De golfslag die zijn gedachtegang had begeleid, iedere keer dat hij aan zee had gestaan, klonk ononderbroken voort. Daar hoorde ik hem al zeggen: ‘In iedere grap zit een kern van een grap.’
Voor hem moest de zee het begin van iets groters zijn geweest, zoals zijn studententijd het begin van iets groters was geweest, zonder dat hij had geweten wat dat grotere was. Hij hield ervan te dromen over verre reizen, maar in de zomervakantie, als de kans om te vertrekken er was, bleef hij thuis.
Hij was wel eens op reis gegaan, kort na het behalen van zijn propedeuse, met een groep studenten, maar eenmaal op het dek bleek de onzichtbare kracht die het schip voortbewoog gewoon een stinkende, lawaaierige motor te zijn; de meeuwen poepten op zijn toen nog volle haar; de vissen schoten weg als hij die met zijn hand wilde grijpen – hij kon ze alleen in de winkel krijgen.
Ondanks zijn desillusies stapte hij zolang hij kon iedere dag weer in tram 11. Zijn gemoedstoestand was vast somberder geweest als hij niet die romantische aanleg had gehad om zich een avontuurlijk leven voor te stellen.
Tien minuten, een kwartier, bleef hij bij het hek staan. Dan nam hij de tram terug.

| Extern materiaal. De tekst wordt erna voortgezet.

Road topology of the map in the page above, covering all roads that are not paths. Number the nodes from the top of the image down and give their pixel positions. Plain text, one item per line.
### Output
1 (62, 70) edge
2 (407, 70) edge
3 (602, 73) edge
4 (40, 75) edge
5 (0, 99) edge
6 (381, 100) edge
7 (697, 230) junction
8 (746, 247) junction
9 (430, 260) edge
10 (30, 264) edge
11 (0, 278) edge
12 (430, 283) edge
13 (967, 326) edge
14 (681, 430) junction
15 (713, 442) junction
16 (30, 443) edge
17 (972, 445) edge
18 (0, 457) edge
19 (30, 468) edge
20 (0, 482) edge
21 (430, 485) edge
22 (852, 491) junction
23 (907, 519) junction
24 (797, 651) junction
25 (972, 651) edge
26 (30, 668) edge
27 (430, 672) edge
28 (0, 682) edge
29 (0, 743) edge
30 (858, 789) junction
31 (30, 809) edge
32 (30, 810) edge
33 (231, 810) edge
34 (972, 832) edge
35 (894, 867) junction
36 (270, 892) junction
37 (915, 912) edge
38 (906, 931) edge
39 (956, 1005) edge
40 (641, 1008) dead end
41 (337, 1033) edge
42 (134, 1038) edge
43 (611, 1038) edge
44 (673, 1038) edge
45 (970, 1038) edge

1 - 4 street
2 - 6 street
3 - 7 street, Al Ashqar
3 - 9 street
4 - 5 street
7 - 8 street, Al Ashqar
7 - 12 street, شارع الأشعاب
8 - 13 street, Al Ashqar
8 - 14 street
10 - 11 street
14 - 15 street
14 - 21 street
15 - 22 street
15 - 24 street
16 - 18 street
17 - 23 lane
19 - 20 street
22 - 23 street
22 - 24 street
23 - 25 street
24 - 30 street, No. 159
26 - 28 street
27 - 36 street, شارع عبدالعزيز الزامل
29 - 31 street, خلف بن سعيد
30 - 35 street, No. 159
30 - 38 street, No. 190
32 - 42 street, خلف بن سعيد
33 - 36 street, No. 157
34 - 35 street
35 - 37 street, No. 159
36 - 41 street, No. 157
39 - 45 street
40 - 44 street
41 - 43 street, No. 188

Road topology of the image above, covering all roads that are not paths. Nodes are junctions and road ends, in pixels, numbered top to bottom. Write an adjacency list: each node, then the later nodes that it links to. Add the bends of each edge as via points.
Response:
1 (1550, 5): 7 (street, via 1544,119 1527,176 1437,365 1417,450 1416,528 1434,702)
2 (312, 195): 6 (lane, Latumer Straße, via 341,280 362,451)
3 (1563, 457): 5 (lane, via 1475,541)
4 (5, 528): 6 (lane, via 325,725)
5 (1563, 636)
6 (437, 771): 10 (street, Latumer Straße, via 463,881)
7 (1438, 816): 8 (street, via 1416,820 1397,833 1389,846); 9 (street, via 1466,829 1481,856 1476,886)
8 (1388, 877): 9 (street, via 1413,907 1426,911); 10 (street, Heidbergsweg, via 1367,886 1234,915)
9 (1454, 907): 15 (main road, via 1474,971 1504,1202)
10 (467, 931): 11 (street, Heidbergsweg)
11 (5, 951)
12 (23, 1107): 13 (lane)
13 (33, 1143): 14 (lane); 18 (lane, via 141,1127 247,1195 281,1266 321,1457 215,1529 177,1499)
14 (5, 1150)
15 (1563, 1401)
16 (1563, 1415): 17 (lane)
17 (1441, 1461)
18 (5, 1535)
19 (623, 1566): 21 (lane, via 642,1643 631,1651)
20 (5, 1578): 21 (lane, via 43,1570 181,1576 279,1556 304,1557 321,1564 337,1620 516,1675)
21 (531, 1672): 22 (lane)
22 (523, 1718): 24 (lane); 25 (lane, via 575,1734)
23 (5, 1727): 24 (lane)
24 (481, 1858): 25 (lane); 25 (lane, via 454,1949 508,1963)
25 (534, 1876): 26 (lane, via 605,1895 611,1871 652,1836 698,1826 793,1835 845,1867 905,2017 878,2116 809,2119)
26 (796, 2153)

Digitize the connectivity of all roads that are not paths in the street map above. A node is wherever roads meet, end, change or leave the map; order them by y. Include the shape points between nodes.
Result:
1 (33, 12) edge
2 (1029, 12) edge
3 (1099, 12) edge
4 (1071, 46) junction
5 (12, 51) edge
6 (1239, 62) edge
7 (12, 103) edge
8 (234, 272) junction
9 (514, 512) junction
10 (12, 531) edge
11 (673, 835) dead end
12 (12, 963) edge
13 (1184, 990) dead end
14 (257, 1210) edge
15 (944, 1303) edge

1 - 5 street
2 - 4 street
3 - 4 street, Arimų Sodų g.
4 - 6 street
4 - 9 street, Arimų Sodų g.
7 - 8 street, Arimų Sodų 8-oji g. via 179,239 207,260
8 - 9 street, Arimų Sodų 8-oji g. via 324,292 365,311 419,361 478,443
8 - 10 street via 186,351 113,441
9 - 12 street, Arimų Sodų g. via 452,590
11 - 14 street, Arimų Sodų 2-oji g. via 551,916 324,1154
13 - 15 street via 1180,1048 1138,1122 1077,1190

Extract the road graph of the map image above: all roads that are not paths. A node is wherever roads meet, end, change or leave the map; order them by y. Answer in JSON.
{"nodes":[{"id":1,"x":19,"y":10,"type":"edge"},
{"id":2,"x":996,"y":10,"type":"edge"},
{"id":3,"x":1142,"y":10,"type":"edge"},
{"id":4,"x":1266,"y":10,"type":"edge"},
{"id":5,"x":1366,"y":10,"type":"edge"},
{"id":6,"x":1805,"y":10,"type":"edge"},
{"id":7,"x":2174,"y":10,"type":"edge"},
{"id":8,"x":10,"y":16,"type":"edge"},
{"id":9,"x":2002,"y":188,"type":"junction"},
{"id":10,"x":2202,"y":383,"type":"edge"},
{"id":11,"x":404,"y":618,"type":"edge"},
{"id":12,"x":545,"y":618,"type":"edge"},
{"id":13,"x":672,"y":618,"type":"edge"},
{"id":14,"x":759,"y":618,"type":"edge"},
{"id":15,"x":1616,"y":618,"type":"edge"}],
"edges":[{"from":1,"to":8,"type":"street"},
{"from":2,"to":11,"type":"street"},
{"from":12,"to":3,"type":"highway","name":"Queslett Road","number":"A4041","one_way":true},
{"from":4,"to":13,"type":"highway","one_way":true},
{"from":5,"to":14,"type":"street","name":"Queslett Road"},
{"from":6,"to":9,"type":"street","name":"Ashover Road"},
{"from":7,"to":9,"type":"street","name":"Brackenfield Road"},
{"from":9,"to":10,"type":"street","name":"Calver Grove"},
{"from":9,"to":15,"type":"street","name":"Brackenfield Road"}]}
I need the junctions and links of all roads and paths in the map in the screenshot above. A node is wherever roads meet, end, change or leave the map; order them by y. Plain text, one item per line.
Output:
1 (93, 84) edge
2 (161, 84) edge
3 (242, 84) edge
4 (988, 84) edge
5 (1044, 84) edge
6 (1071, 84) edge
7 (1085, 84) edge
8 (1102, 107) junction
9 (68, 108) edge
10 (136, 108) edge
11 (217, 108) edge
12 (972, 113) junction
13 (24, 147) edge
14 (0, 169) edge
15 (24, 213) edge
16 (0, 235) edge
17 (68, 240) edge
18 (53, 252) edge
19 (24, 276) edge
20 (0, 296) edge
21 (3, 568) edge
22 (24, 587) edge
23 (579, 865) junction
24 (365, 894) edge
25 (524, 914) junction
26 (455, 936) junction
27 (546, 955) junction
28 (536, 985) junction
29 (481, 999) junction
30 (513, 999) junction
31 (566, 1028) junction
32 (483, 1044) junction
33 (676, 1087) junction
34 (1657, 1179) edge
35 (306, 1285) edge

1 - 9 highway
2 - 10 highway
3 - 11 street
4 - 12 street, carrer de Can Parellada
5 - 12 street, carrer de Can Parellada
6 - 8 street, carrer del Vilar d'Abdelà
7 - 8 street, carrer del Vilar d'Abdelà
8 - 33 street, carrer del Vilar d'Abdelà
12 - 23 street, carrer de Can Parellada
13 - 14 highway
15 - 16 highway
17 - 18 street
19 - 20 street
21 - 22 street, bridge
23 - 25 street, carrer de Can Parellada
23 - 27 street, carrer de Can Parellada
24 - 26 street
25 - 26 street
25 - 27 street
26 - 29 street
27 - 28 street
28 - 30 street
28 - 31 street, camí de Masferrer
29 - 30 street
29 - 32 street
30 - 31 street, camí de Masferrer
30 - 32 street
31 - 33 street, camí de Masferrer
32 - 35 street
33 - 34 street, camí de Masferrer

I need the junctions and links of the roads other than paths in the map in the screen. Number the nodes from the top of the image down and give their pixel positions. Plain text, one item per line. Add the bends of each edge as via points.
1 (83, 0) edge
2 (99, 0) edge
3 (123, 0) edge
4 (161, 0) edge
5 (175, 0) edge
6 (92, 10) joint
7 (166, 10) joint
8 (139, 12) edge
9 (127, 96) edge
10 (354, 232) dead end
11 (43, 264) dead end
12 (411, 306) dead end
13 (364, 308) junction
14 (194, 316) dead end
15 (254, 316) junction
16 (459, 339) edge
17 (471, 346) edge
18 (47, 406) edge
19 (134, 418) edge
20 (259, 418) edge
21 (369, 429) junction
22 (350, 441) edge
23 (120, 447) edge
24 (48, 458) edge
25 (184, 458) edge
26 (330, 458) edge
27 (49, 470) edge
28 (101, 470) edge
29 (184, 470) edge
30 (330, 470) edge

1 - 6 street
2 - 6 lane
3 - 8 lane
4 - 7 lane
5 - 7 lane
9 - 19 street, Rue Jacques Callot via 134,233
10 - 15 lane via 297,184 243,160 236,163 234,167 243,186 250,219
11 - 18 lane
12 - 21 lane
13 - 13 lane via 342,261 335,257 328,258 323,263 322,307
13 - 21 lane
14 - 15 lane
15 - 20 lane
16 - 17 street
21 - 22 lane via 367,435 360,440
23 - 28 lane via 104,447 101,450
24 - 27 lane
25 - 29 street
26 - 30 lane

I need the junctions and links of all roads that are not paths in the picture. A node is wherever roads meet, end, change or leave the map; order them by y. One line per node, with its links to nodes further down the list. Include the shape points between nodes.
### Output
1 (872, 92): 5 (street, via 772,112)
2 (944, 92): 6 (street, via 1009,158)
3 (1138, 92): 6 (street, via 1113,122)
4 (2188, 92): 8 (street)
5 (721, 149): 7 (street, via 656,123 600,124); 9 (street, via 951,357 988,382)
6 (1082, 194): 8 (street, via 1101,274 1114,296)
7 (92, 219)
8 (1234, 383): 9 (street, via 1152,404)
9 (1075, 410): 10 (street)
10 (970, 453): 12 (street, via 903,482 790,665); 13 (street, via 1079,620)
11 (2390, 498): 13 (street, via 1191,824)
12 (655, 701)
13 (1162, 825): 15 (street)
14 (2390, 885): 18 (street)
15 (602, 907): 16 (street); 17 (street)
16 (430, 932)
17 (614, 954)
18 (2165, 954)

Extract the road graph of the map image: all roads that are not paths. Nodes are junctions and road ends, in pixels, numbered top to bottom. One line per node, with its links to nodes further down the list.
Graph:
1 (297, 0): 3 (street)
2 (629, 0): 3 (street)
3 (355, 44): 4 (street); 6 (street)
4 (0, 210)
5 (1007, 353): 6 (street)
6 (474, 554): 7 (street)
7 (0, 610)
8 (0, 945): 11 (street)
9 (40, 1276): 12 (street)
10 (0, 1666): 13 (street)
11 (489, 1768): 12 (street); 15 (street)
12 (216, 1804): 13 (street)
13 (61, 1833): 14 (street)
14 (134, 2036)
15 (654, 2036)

Tijdens een gezamenlijke wandeling, toen zijn lichaam nog sterk genoeg was om door het rulle zand te lopen, had hij eens gezegd: ‘Als je aandachtig naar iets kijkt, word je erin opgenomen.’ Zijn stem klonk tevreden, hij was nog steeds de vader die dacht dat hij zijn kinderen iets wezenlijks over het leven kon leren. ‘Dat is het mysterie,’ zei hij, nog steeds ernstig, maar een minuut later, op het terras van Copacabana, bestelde hij een sorbet, de frambozensiroop droop over het vanille-ijs. Hij stak zijn lepel erin en nam een hap, alsof er geen zee bestond.
Ik bleef lang bij de tramhalte staan. Volgend jaar zou ik weer gaan. Een nieuw schrift was niet duur. Hoe meer ik er volschreef, hoe meer ik zag. Als ik geluk had, zou het nog even duren voordat ik de rail van de schuifdeuren niet opmerkte.